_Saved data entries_
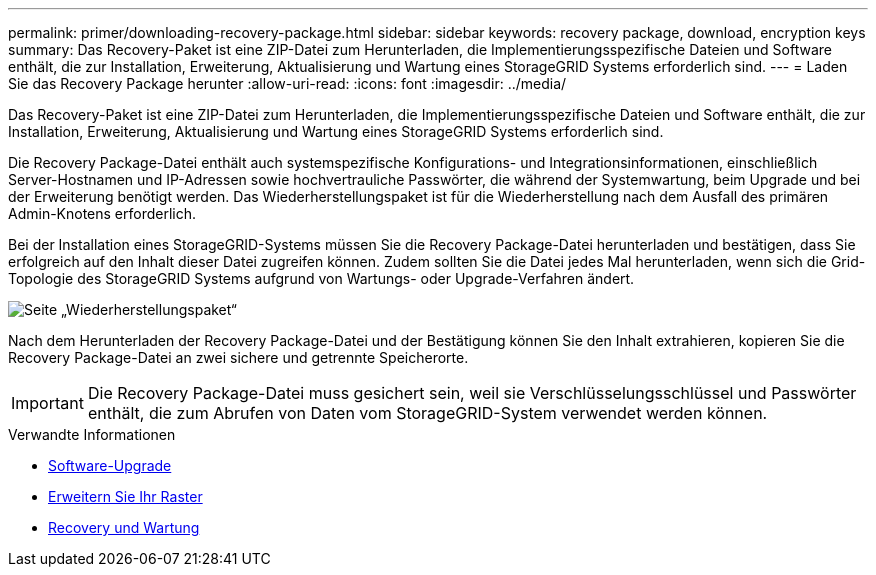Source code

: ---
permalink: primer/downloading-recovery-package.html 
sidebar: sidebar 
keywords: recovery package, download, encryption keys 
summary: Das Recovery-Paket ist eine ZIP-Datei zum Herunterladen, die Implementierungsspezifische Dateien und Software enthält, die zur Installation, Erweiterung, Aktualisierung und Wartung eines StorageGRID Systems erforderlich sind. 
---
= Laden Sie das Recovery Package herunter
:allow-uri-read: 
:icons: font
:imagesdir: ../media/


[role="lead"]
Das Recovery-Paket ist eine ZIP-Datei zum Herunterladen, die Implementierungsspezifische Dateien und Software enthält, die zur Installation, Erweiterung, Aktualisierung und Wartung eines StorageGRID Systems erforderlich sind.

Die Recovery Package-Datei enthält auch systemspezifische Konfigurations- und Integrationsinformationen, einschließlich Server-Hostnamen und IP-Adressen sowie hochvertrauliche Passwörter, die während der Systemwartung, beim Upgrade und bei der Erweiterung benötigt werden. Das Wiederherstellungspaket ist für die Wiederherstellung nach dem Ausfall des primären Admin-Knotens erforderlich.

Bei der Installation eines StorageGRID-Systems müssen Sie die Recovery Package-Datei herunterladen und bestätigen, dass Sie erfolgreich auf den Inhalt dieser Datei zugreifen können. Zudem sollten Sie die Datei jedes Mal herunterladen, wenn sich die Grid-Topologie des StorageGRID Systems aufgrund von Wartungs- oder Upgrade-Verfahren ändert.

image::../media/recovery_package.png[Seite „Wiederherstellungspaket“]

Nach dem Herunterladen der Recovery Package-Datei und der Bestätigung können Sie den Inhalt extrahieren, kopieren Sie die Recovery Package-Datei an zwei sichere und getrennte Speicherorte.


IMPORTANT: Die Recovery Package-Datei muss gesichert sein, weil sie Verschlüsselungsschlüssel und Passwörter enthält, die zum Abrufen von Daten vom StorageGRID-System verwendet werden können.

.Verwandte Informationen
* xref:../upgrade/index.adoc[Software-Upgrade]
* xref:../expand/index.adoc[Erweitern Sie Ihr Raster]
* xref:../maintain/index.adoc[Recovery und Wartung]

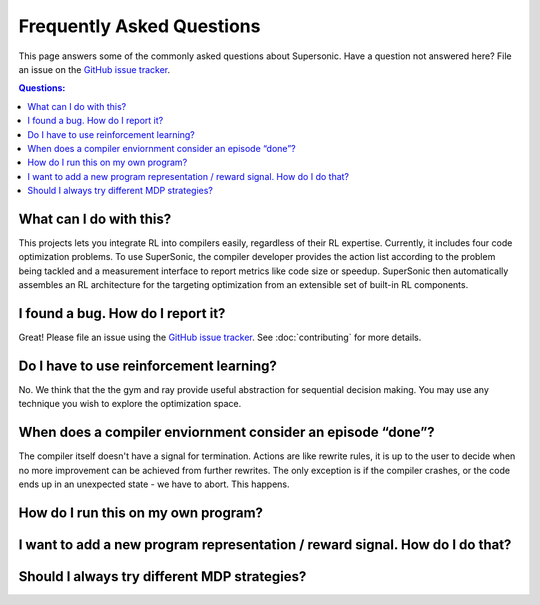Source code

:Frequently Asked Questions
==========================

This page answers some of the commonly asked questions about Supersonic. Have a
question not answered here? File an issue on the `GitHub issue tracker
<https://github.com/HuantWang/SUPERSONIC/issues>`_.

.. contents:: Questions:
    :local:

What can I do with this?
------------------------

This projects lets you integrate RL into compilers easily, regardless of
their RL expertise. Currently, it includes four code optimization problems.
To use SuperSonic, the compiler developer provides the action list according
to the problem being tackled and a measurement interface to report metrics
like code size or speedup. SuperSonic then automatically assembles an RL
architecture for the targeting optimization from an extensible set of
built-in RL components.

I found a bug. How do I report it?
----------------------------------

Great! Please file an issue using the `GitHub issue tracker
<https://github.com/HuantWang/SUPERSONIC/issues>`_.  See
:doc:`contributing` for more details.


Do I have to use reinforcement learning?
----------------------------------------

No. We think that the the gym and ray provide useful abstraction for sequential
decision making. You may use any technique you wish to explore the optimization
space.


When does a compiler enviornment consider an episode “done”?
------------------------------------------------------------

The compiler itself doesn't have a signal for termination. Actions are like
rewrite rules, it is up to the user to decide when no more improvement can be
achieved from further rewrites.
The only exception is if the compiler crashes, or the code ends up in an
unexpected state - we have to abort. This happens.


How do I run this on my own program?
------------------------------------




I want to add a new program representation / reward signal. How do I do that?
-----------------------------------------------------------------------------




Should I always try different MDP strategies?
--------------------------------------

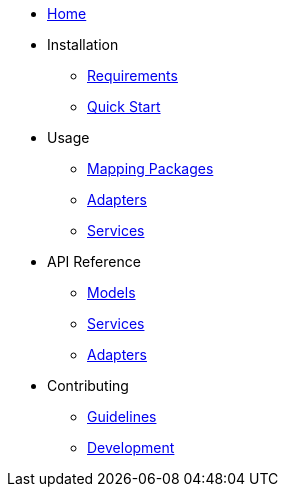 * xref:index.adoc[Home]
* Installation
** xref:installation/requirements.adoc[Requirements]
** xref:installation/quickstart.adoc[Quick Start]
* Usage
** xref:usage/mapping-packages.adoc[Mapping Packages]
** xref:usage/adapters.adoc[Adapters]
** xref:usage/services.adoc[Services]
* API Reference
** xref:api/models.adoc[Models]
** xref:api/services.adoc[Services]
** xref:api/adapters.adoc[Adapters]
* Contributing
** xref:contributing/guidelines.adoc[Guidelines]
** xref:contributing/development.adoc[Development]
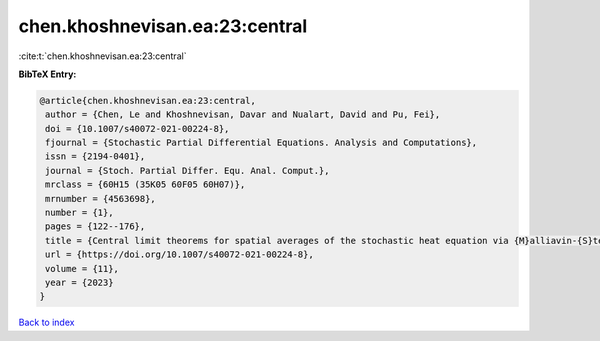 chen.khoshnevisan.ea:23:central
===============================

:cite:t:`chen.khoshnevisan.ea:23:central`

**BibTeX Entry:**

.. code-block:: bibtex

   @article{chen.khoshnevisan.ea:23:central,
    author = {Chen, Le and Khoshnevisan, Davar and Nualart, David and Pu, Fei},
    doi = {10.1007/s40072-021-00224-8},
    fjournal = {Stochastic Partial Differential Equations. Analysis and Computations},
    issn = {2194-0401},
    journal = {Stoch. Partial Differ. Equ. Anal. Comput.},
    mrclass = {60H15 (35K05 60F05 60H07)},
    mrnumber = {4563698},
    number = {1},
    pages = {122--176},
    title = {Central limit theorems for spatial averages of the stochastic heat equation via {M}alliavin-{S}tein's method},
    url = {https://doi.org/10.1007/s40072-021-00224-8},
    volume = {11},
    year = {2023}
   }

`Back to index <../By-Cite-Keys.rst>`_
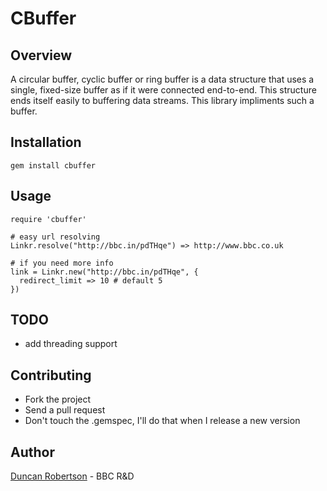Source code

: * CBuffer

** Overview

A circular buffer, cyclic buffer or ring buffer is a data structure that uses 
a single, fixed-size buffer as if it were connected end-to-end. This structure 
ends itself easily to buffering data streams. This library impliments such a 
buffer.

** Installation

: gem install cbuffer

** Usage

: require 'cbuffer'
:
: # easy url resolving 
: Linkr.resolve("http://bbc.in/pdTHqe") => http://www.bbc.co.uk
:
: # if you need more info
: link = Linkr.new("http://bbc.in/pdTHqe", {
:   redirect_limit => 10 # default 5
: }) 

** TODO

- add threading support 

** Contributing
- Fork the project
- Send a pull request
- Don't touch the .gemspec, I'll do that when I release a new version

** Author

[[http://whomwah.com][Duncan Robertson]] - BBC R&D
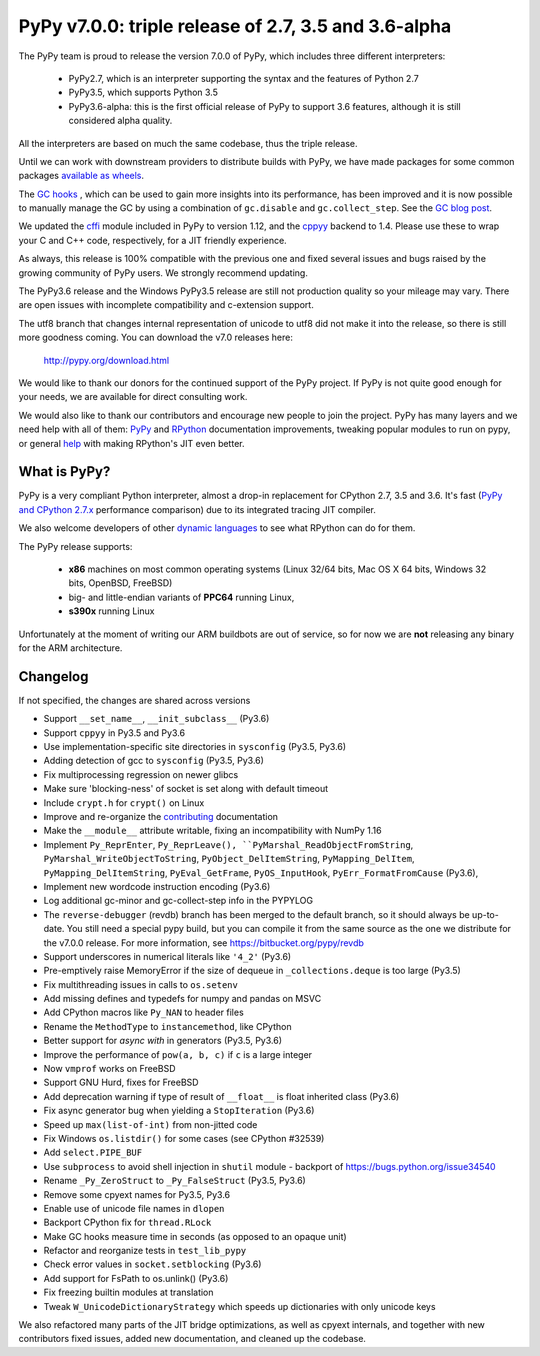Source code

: ======================================================
PyPy v7.0.0: triple release of 2.7, 3.5 and 3.6-alpha
======================================================

The PyPy team is proud to release the version 7.0.0 of PyPy, which includes
three different interpreters:

  - PyPy2.7, which is an interpreter supporting the syntax and the features of
    Python 2.7

  - PyPy3.5, which supports Python 3.5

  - PyPy3.6-alpha: this is the first official release of PyPy to support 3.6
    features, although it is still considered alpha quality.
    
All the interpreters are based on much the same codebase, thus the triple
release.

Until we can work with downstream providers to distribute builds with PyPy, we
have made packages for some common packages `available as wheels`_.

The `GC hooks`_ , which can be used to gain more insights into its
performance, has been improved and it is now possible to manually manage the
GC by using a combination of ``gc.disable`` and ``gc.collect_step``. See the
`GC blog post`_.

.. _`GC hooks`: http://doc.pypy.org/en/latest/gc_info.html#semi-manual-gc-management

We updated the `cffi`_ module included in PyPy to version 1.12, and the
`cppyy`_ backend to 1.4. Please use these to wrap your C and C++ code,
respectively, for a JIT friendly experience.

As always, this release is 100% compatible with the previous one and fixed
several issues and bugs raised by the growing community of PyPy users.
We strongly recommend updating.

The PyPy3.6 release and the Windows PyPy3.5 release are still not production
quality so your mileage may vary. There are open issues with incomplete
compatibility and c-extension support.

The utf8 branch that changes internal representation of unicode to utf8 did not
make it into the release, so there is still more goodness coming.
You can download the v7.0 releases here:

    http://pypy.org/download.html

We would like to thank our donors for the continued support of the PyPy
project. If PyPy is not quite good enough for your needs, we are available for
direct consulting work.

We would also like to thank our contributors and encourage new people to join
the project. PyPy has many layers and we need help with all of them: `PyPy`_
and `RPython`_ documentation improvements, tweaking popular modules to run
on pypy, or general `help`_ with making RPython's JIT even better.

.. _`PyPy`: index.html
.. _`RPython`: https://rpython.readthedocs.org
.. _`help`: project-ideas.html
.. _`cffi`: http://cffi.readthedocs.io
.. _`cppyy`: https://cppyy.readthedocs.io
.. _`available as wheels`: https://github.com/antocuni/pypy-wheels
.. _`GC blog post`: https://morepypy.blogspot.com/2019/01/pypy-for-low-latency-systems.html


What is PyPy?
=============

PyPy is a very compliant Python interpreter, almost a drop-in replacement for
CPython 2.7, 3.5 and 3.6. It's fast (`PyPy and CPython 2.7.x`_ performance
comparison) due to its integrated tracing JIT compiler.

We also welcome developers of other `dynamic languages`_ to see what RPython
can do for them.

The PyPy release supports:

  * **x86** machines on most common operating systems
    (Linux 32/64 bits, Mac OS X 64 bits, Windows 32 bits, OpenBSD, FreeBSD)

  * big- and little-endian variants of **PPC64** running Linux,

  * **s390x** running Linux

Unfortunately at the moment of writing our ARM buildbots are out of service,
so for now we are **not** releasing any binary for the ARM architecture.

.. _`PyPy and CPython 2.7.x`: http://speed.pypy.org
.. _`dynamic languages`: http://rpython.readthedocs.io/en/latest/examples.html


Changelog
=========

If not specified, the changes are shared across versions

* Support ``__set_name__``, ``__init_subclass__`` (Py3.6)
* Support ``cppyy`` in Py3.5 and Py3.6
* Use implementation-specific site directories in ``sysconfig`` (Py3.5, Py3.6)
* Adding detection of gcc to ``sysconfig`` (Py3.5, Py3.6)
* Fix multiprocessing regression on newer glibcs
* Make sure 'blocking-ness' of socket is set along with default timeout
* Include ``crypt.h`` for ``crypt()`` on Linux
* Improve and re-organize the contributing_ documentation
* Make the ``__module__`` attribute writable, fixing an incompatibility with
  NumPy 1.16
* Implement ``Py_ReprEnter``, ``Py_ReprLeave(), ``PyMarshal_ReadObjectFromString``,
  ``PyMarshal_WriteObjectToString``, ``PyObject_DelItemString``,
  ``PyMapping_DelItem``, ``PyMapping_DelItemString``, ``PyEval_GetFrame``,
  ``PyOS_InputHook``, ``PyErr_FormatFromCause`` (Py3.6),
* Implement new wordcode instruction encoding (Py3.6)
* Log additional gc-minor and gc-collect-step info in the PYPYLOG
* The ``reverse-debugger`` (revdb) branch has been merged to the default
  branch, so it should always be up-to-date.  You still need a special pypy
  build, but you can compile it from the same source as the one we distribute
  for the v7.0.0 release.  For more information, see
  https://bitbucket.org/pypy/revdb
* Support underscores in numerical literals like ``'4_2'`` (Py3.6)
* Pre-emptively raise MemoryError if the size of dequeue in ``_collections.deque``
  is too large (Py3.5)
* Fix multithreading issues in calls to ``os.setenv``
* Add missing defines and typedefs for numpy and pandas on MSVC
* Add CPython macros like ``Py_NAN`` to header files
* Rename the ``MethodType`` to ``instancemethod``, like CPython
* Better support for `async with` in generators (Py3.5, Py3.6)
* Improve the performance of ``pow(a, b, c)`` if ``c`` is a large integer
* Now ``vmprof`` works on FreeBSD
* Support GNU Hurd, fixes for FreeBSD
* Add deprecation warning if type of result of ``__float__`` is float inherited
  class (Py3.6)
* Fix async generator bug when yielding a ``StopIteration`` (Py3.6)
* Speed up ``max(list-of-int)`` from non-jitted code
* Fix Windows ``os.listdir()`` for some cases (see CPython #32539)
* Add ``select.PIPE_BUF``
* Use ``subprocess`` to avoid shell injection in ``shutil`` module - backport
  of https://bugs.python.org/issue34540
* Rename ``_Py_ZeroStruct`` to ``_Py_FalseStruct`` (Py3.5, Py3.6)
* Remove some cpyext names for Py3.5, Py3.6
* Enable use of unicode file names in ``dlopen``
* Backport CPython fix for ``thread.RLock``
* Make GC hooks measure time in seconds (as opposed to an opaque unit)
* Refactor and reorganize tests in ``test_lib_pypy``
* Check error values in ``socket.setblocking`` (Py3.6)
* Add support for FsPath to os.unlink() (Py3.6)
* Fix freezing builtin modules at translation
* Tweak ``W_UnicodeDictionaryStrategy`` which speeds up dictionaries with only
  unicode keys

We also refactored many parts of the JIT bridge optimizations, as well as cpyext
internals, and together with new contributors fixed issues, added new
documentation, and cleaned up the codebase.

.. _contributing: http://doc.pypy.org/en/latest/contributing.html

_Goal of the exercise_
Copy nothing but the lines from the top of the data down to the line containing "Die Recovery Package-Datei enthält", and leave the pictures out.

_Task response_
Source code

: ---
permalink: primer/downloading-recovery-package.html 
sidebar: sidebar 
keywords: recovery package, download, encryption keys 
summary: Das Recovery-Paket ist eine ZIP-Datei zum Herunterladen, die Implementierungsspezifische Dateien und Software enthält, die zur Installation, Erweiterung, Aktualisierung und Wartung eines StorageGRID Systems erforderlich sind. 
---
= Laden Sie das Recovery Package herunter
:allow-uri-read: 
:icons: font
:imagesdir: ../media/


[role="lead"]
Das Recovery-Paket ist eine ZIP-Datei zum Herunterladen, die Implementierungsspezifische Dateien und Software enthält, die zur Installation, Erweiterung, Aktualisierung und Wartung eines StorageGRID Systems erforderlich sind.

Die Recovery Package-Datei enthält auch systemspezifische Konfigurations- und Integrationsinformationen, einschließlich Server-Hostnamen und IP-Adressen sowie hochvertrauliche Passwörter, die während der Systemwartung, beim Upgrade und bei der Erweiterung benötigt werden. Das Wiederherstellungspaket ist für die Wiederherstellung nach dem Ausfall des primären Admin-Knotens erforderlich.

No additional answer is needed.